To update de Denodo VDP JDBC Driver you must take the driver included in the lib/extensions/jdbc-drivers/vdp-VERSION directory of your Denodo platform and copy into the Zeppelin interpreter/denodo folder.

Appendix III: Installing additional interpreters

The Apache Zeppelin for Denodo Standalone distribution is provided with some pre installed interpreters (angular, denodo, file, jdbc, md, python, sh, spark). The original distribution provides a Linux script to install interpreters and we add a new script to install interpreters in Windows.

The new script is install-interpreter.cmd and the execution is the same as Linux.

Install all community managed interpreters

.\bin\install-interpreter.cmd --all

Install specific interpreters

.\bin\install-interpreter.cmd --name md,shell,jdbc,python

Get list of community managed interpreters

.\bin\install-interpreter.cmd --list

Please note that some interpreters have specific restrictions on which versions of JDK they can be used with, not respecting these restrictions may cause problems during the installation and performance of these interpreters.

Appendix IV: Using the Python interpreter in Windows

The Python interpreter is already included in the Apache Zeppelin for Denodo - Standalone distribution. This interpreter is compatible up to Python version 3.7.

To use it in Windows, it will be necessary to have the directory "C:\tmp" and that the user who is running zeppelin has permissions on this directory.

Appendix V: Creation of multiple Denodo interpreters

You may wish to query more than one Denodo server. For this it will be necessary to create a new Denodo interpreter in the interpreter section of the application.

  • The name of the denodo interpreters must always begin with "denodo".
  • In the interpreter group option, "jdbc" must be selected.
  • The "default.driver" property must be set to "com.denodo.vdp.jdbc.Driver".
  • The "default.url" property must be set to "jdbc:vdb://localhost:9999/?noAuth=true".
  • You must add the property "zeppelin.jdbc.denodo.database" and configure the default database.

 

After applying this configuration it will be possible to create notes with the new Denodo interpreter.

 

There will be some requirements that must be satisfied depending on the type of authentication.

 

  • In case of using Basic authentication, the user with which you login in zeppelin must exist in all VDP servers to which you want to access to execute queries. The password must be the same in all Denodo servers.
  • In case of using Kerberos authentication, it is important that all VDP servers are configured using the same SPN and the same KeyTab.
  • In case of using the Denodo SSO authentication, it is important that all VDP servers are using the same Denodo SSO application. The sso.url property of the conf\SSOConfiguration.properties must point to the same url.

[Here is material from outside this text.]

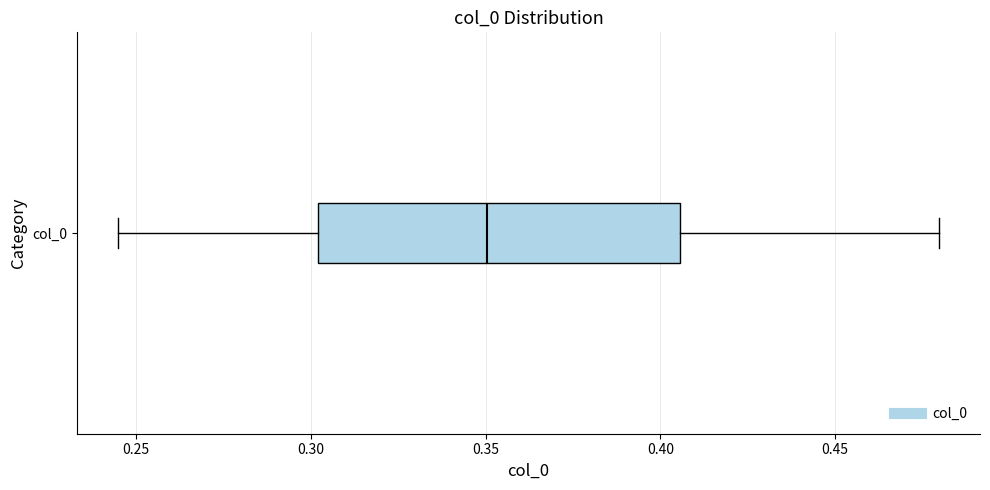

Read this box plot against the x-axis: the position of the median line, the range covered by the box, and the ends of both whiskers. The values are not printed on the chart, so give them approximately, as read against the axis.

median 0.350, box 0.300 to 0.405, whiskers 0.245 to 0.480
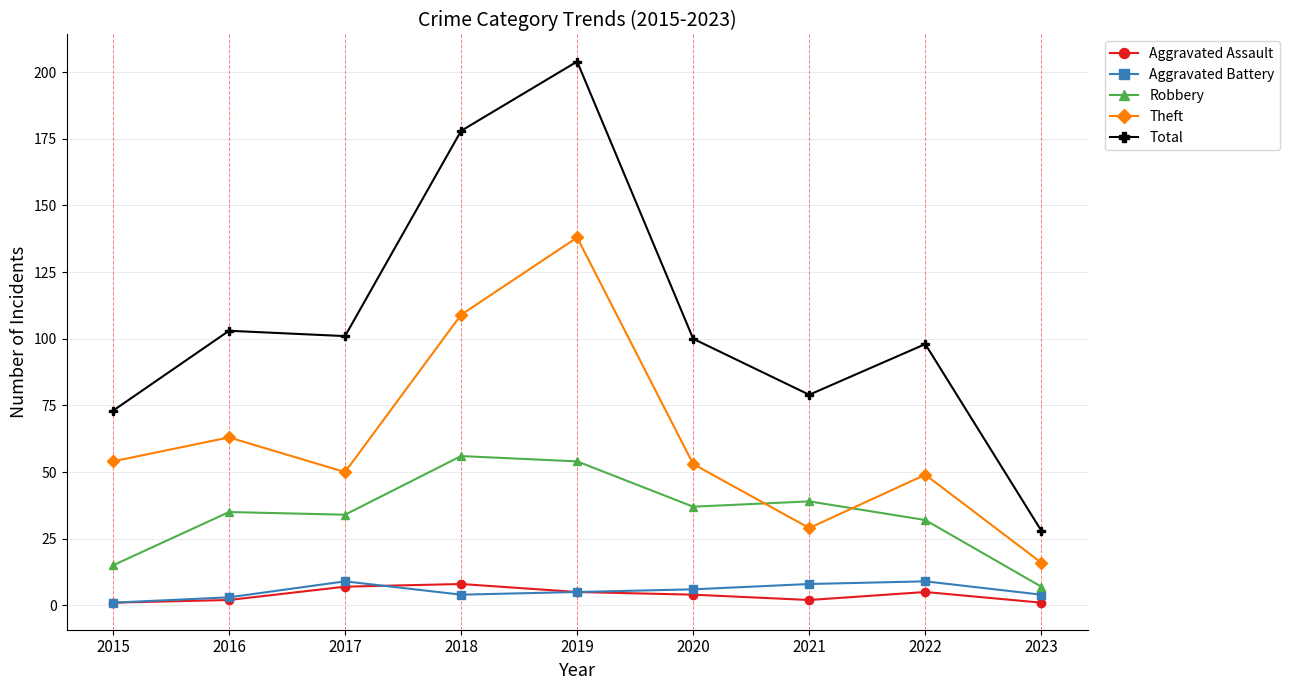

What is the minimum value for Theft?

16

After the creation of new denodo interpreters, the authentication of the application will continue to be made in the VDP server configured for the default denodo interpreter.

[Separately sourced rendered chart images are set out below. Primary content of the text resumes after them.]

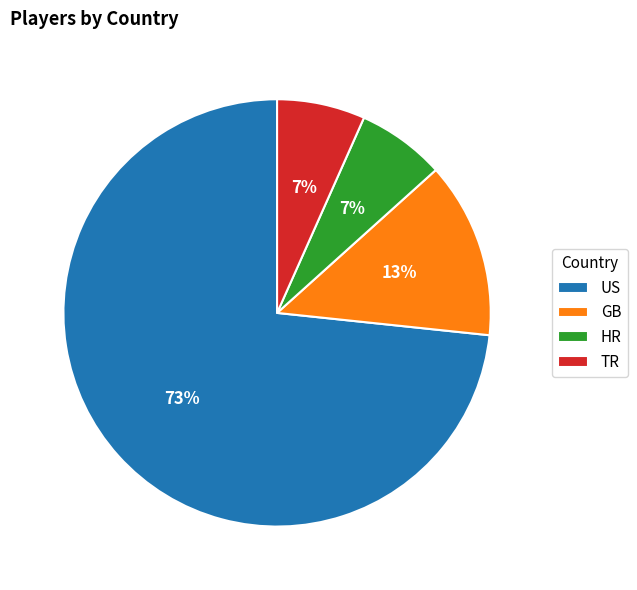

Which category has the biggest portion of the pie?

US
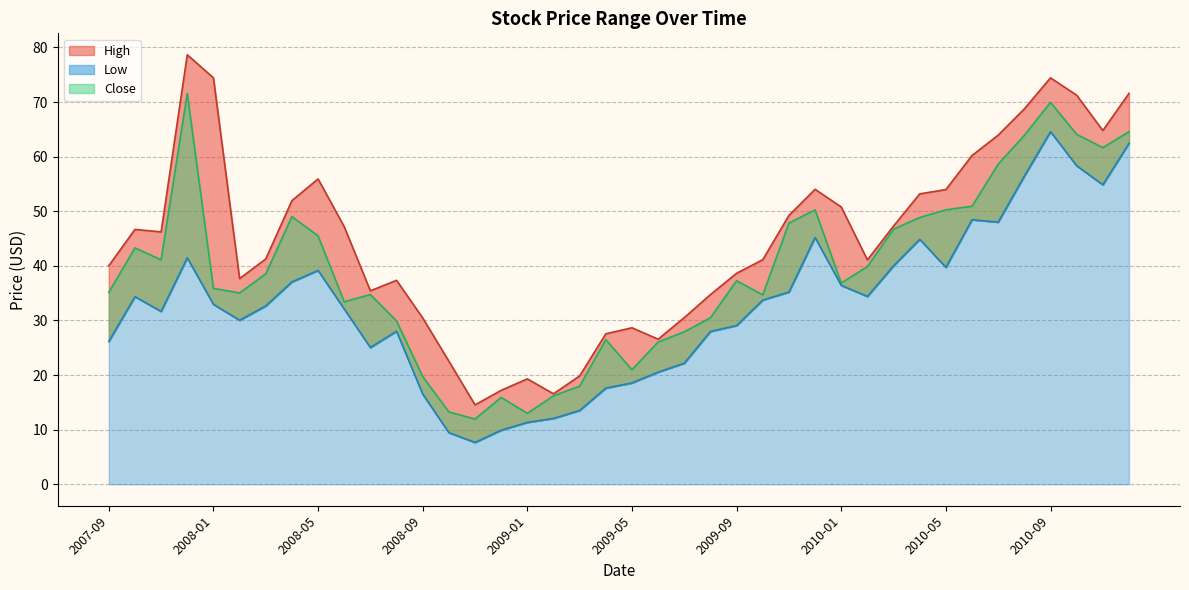

True or false: Low has more than 2 points higher than both neighbors.

True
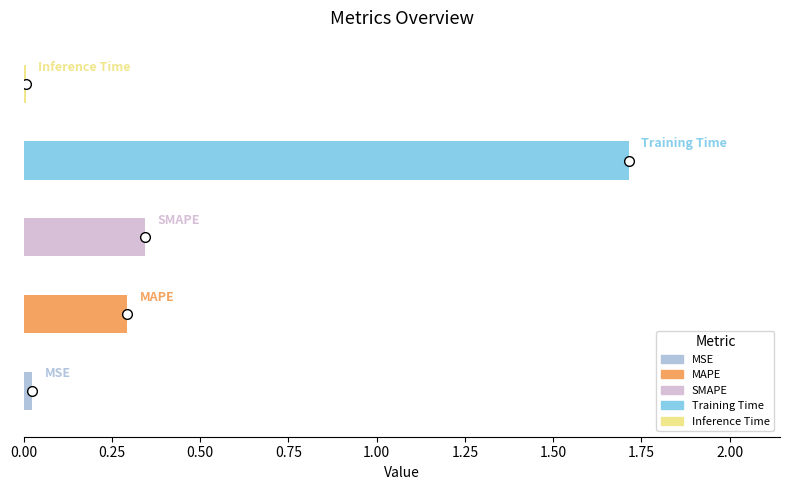

What is the sum of all values?

2.4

All other interpreters will need to use the same authentication data when executing paragraphs. That is why it is important that the authentication configuration in the VDP servers is the same.

To use the new interpreters the procedure is the same as before. When creating a new note, the new Denodo interpreter is selected in Default Interpreter. In the paragraph execution by default we will use the database defined in the zeppelin.jdbc.denodo.database property of the interpreter configuration but if we want to connect with a different database we can write the database name concatenated with the interpreter name. The format is %denodoXXX%DATABASE_NAME.

In the particular case of using a new "denodo2" interpreter, when logging into the application, this will continue to be done with the VDP server configured in this "denodo" interpreter.When we enter a note configured with the interpreter "denodo2" and execute a paragraph, a new connection will be created using the data of the initial authentication.